● **WHAT YOU WILL DO**: Whenever a line in the entries below contains the string "those", copy that line.

Data extracted from a collection:
——————————

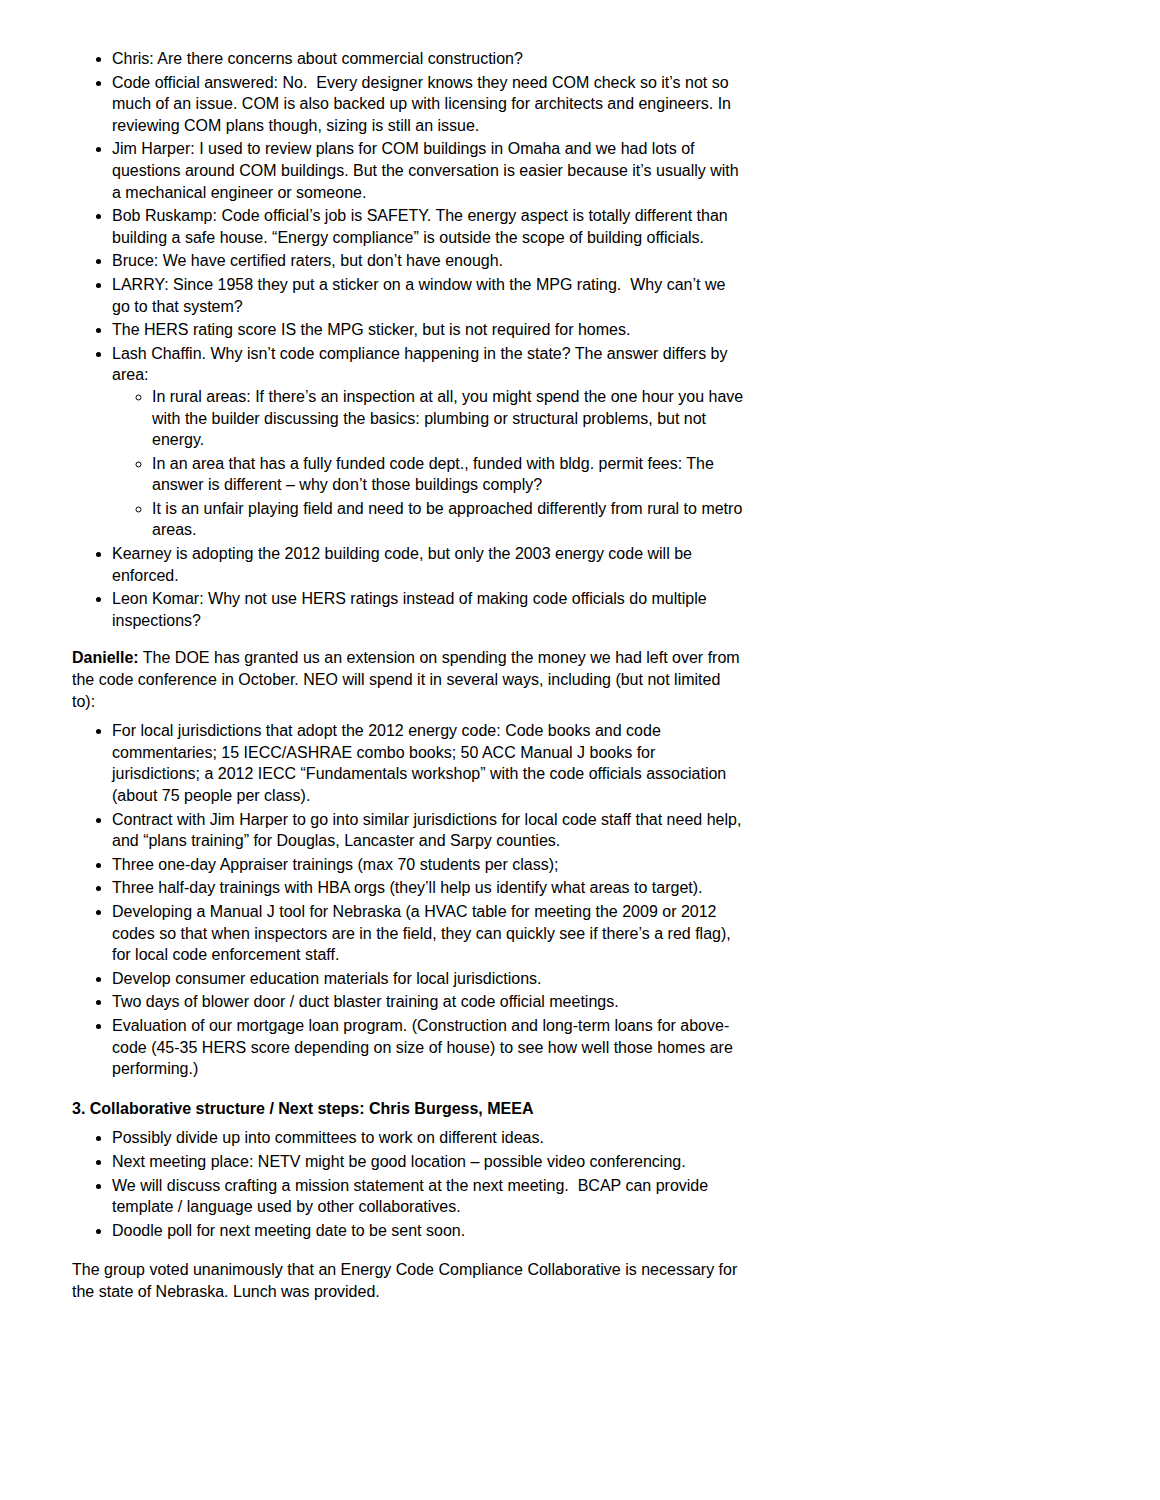Chris: Are there concerns about commercial construction?
Code official answered: No. Every designer knows they need COM check so it’s not so much of an issue. COM is also backed up with licensing for architects and engineers. In reviewing COM plans though, sizing is still an issue.
Jim Harper: I used to review plans for COM buildings in Omaha and we had lots of questions around COM buildings. But the conversation is easier because it’s usually with a mechanical engineer or someone.
Bob Ruskamp: Code official’s job is SAFETY. The energy aspect is totally different than building a safe house. “Energy compliance” is outside the scope of building officials.
Bruce: We have certified raters, but don’t have enough.
LARRY: Since 1958 they put a sticker on a window with the MPG rating. Why can’t we go to that system?
The HERS rating score IS the MPG sticker, but is not required for homes.
Lash Chaffin. Why isn’t code compliance happening in the state? The answer differs by area:
In rural areas: If there’s an inspection at all, you might spend the one hour you have with the builder discussing the basics: plumbing or structural problems, but not energy.
In an area that has a fully funded code dept., funded with bldg. permit fees: The answer is different – why don’t those buildings comply?
It is an unfair playing field and need to be approached differently from rural to metro areas.
Kearney is adopting the 2012 building code, but only the 2003 energy code will be enforced.
Leon Komar: Why not use HERS ratings instead of making code officials do multiple inspections?
Danielle: The DOE has granted us an extension on spending the money we had left over from the code conference in October. NEO will spend it in several ways, including (but not limited to):
For local jurisdictions that adopt the 2012 energy code: Code books and code commentaries; 15 IECC/ASHRAE combo books; 50 ACC Manual J books for jurisdictions; a 2012 IECC “Fundamentals workshop” with the code officials association (about 75 people per class).
Contract with Jim Harper to go into similar jurisdictions for local code staff that need help, and “plans training” for Douglas, Lancaster and Sarpy counties.
Three one-day Appraiser trainings (max 70 students per class);
Three half-day trainings with HBA orgs (they’ll help us identify what areas to target).
Developing a Manual J tool for Nebraska (a HVAC table for meeting the 2009 or 2012 codes so that when inspectors are in the field, they can quickly see if there’s a red flag), for local code enforcement staff.
Develop consumer education materials for local jurisdictions.
Two days of blower door / duct blaster training at code official meetings.
Evaluation of our mortgage loan program. (Construction and long-term loans for above-code (45-35 HERS score depending on size of house) to see how well those homes are performing.)
3. Collaborative structure / Next steps: Chris Burgess, MEEA
Possibly divide up into committees to work on different ideas.
Next meeting place: NETV might be good location – possible video conferencing.
We will discuss crafting a mission statement at the next meeting. BCAP can provide template / language used by other collaboratives.
Doodle poll for next meeting date to be sent soon.
The group voted unanimously that an Energy Code Compliance Collaborative is necessary for the state of Nebraska. Lunch was provided.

——————————

● **TASK ANSWER**:
In an area that has a fully funded code dept., funded with bldg. permit fees: The answer is different – why don’t those buildings comply?
Evaluation of our mortgage loan program. (Construction and long-term loans for above-code (45-35 HERS score depending on size of house) to see how well those homes are performing.)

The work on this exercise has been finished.